Screening for Domestic Violence in Health Care Settings. Existing Evidence on Screening and Intervention

08/01/2013

The 2013 USPSTF recommendation supporting screening of all women of childbearing age for intimate partner violence was based on the 2012 Annals of Internal Medicine’s “Systematic Review of Evidence to Update the 2004 U.S. Preventive Services Task Force Recommendation” (Nelson et al. 2012). That review of 36 studies about IPV screening in health care settings concluded that there are effective screening tools, that screening tools do not cause significant harm, and that some interventions, primarily for pregnant or post-partum women, have had positive results.5
 
The review examined 15 studies that evaluated 13 existing screening instruments.
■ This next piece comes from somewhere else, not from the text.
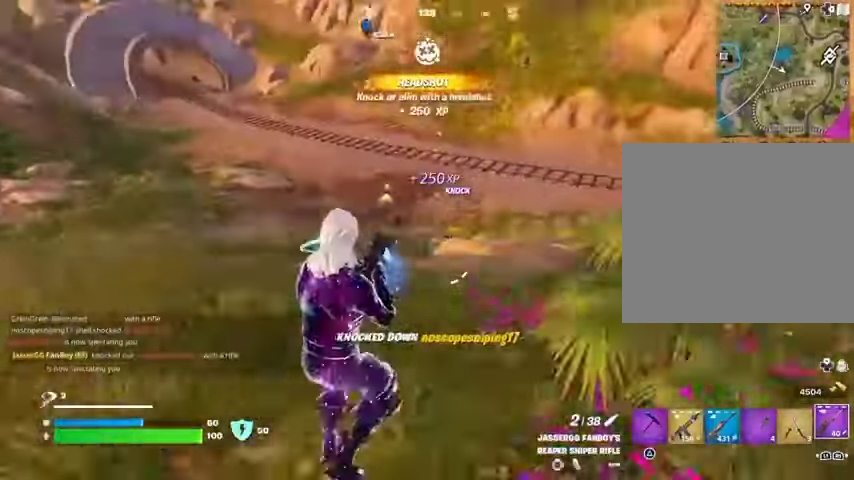
{"buttons": ["L1", "L2"], "left_stick": "up-right", "right_stick": "down", "events": [[33, "L2", "down"], [67, "L1", "down"], [67, "right_stick", "center"], [167, "right_stick", "right"], [233, "L1", "up"], [300, "L1", "down"], [367, "L1", "up"], [467, "L1", "down"], [500, "right_stick", "down"]]}
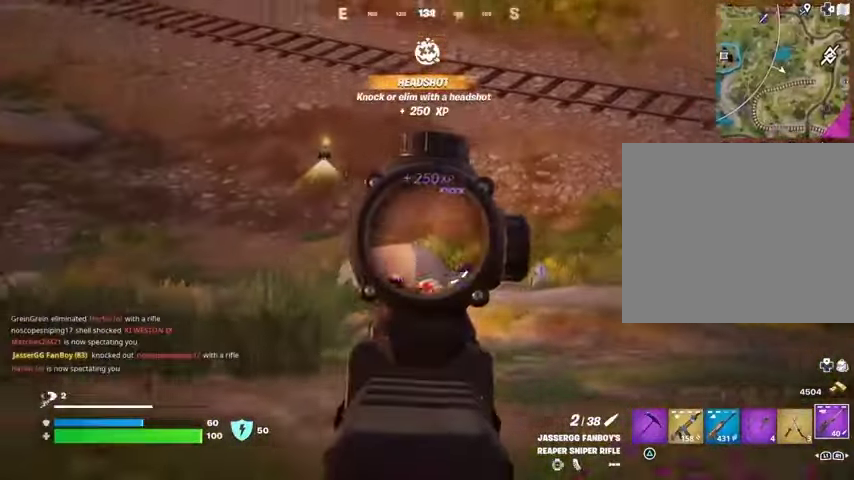
{"buttons": ["L1", "L2"], "left_stick": "up-right", "right_stick": "center", "events": [[67, "right_stick", "down-left"], [500, "right_stick", "center"]]}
Six screening instruments were found to be highly accurate, including: the Hurt, Insult, Threaten, and Scream (HITS) instrument; the Ongoing Violence Assessment Tool (OVAT); the Slapped, Threatened, and Throw (STaT) instrument; the Humiliation, Afraid, Rape, Kick (HARK) instrument; the Women Abuse Screening Tool (WAST); and the Partner Violence Screen (PVS) (Nelson et al., 2012). Fourteen studies included in the review determined that screening patients for IPV did not result in adverse outcomes (Nelson et al., 2012).
 
The review also looked at evidence related to interventions. An intervention is the response provided by the clinician or by a different service provider after a women discloses abuse through the screening process. The review included six studies that showed evidence that an intervention had a positive effect on reducing exposure to IPV, physical or mental harms, or mortality (Blair-Merritt et al., 2010; El-Mohandes et al., 2011; Kiely et al., 2010; McFarlane et al., 2006; Miller et al., 2011; Taft et al., 2009). Five of these six studies conducted interventions that targeted pregnant and postpartum women, and found modest improvements, including fewer episodes of IPV, reduction in reproductive coercion, and improved child gestational age and birth weight (Blair-Merritt et al., 2010; El-Mohandes et al., 2011; Kiely et al., 2010; Miller et al., 2011; Taft et al., 2009). One of the six studies assessed an intervention targeted to women in urban primary care public clinics and tested the difference between two intervention approaches (providing a wallet-sized referral card versus a 20-minute nurse case management session). The study found that both groups experienced a reduction in the number of threats of abuse, assaults, risks for homicide, and events of work harassment, and there was no statistically significant difference between the two interventions (McFarlane et al., 2006).
 
The systematic review also found one study that addressed the question of whether screening for IPV, without a follow-up intervention, reduced exposure to IPV, physical or mental harms, or mortality. Comparing outcomes for screened and non-screened women, the study found there was no statistically significant difference (MacMillan et al., 2009).
 
While the review provided sufficient evidence for the USPSTF to recommend universal IPV screening for all women of childbearing age, further research remains to be done to identify the most effective approaches to screening and to understand better the relationship between screening, intervention, and women’s health outcomes.

5 For a listing of studies and more detail on the evidence thresholds used to assess them, see Nelson et al., 2012.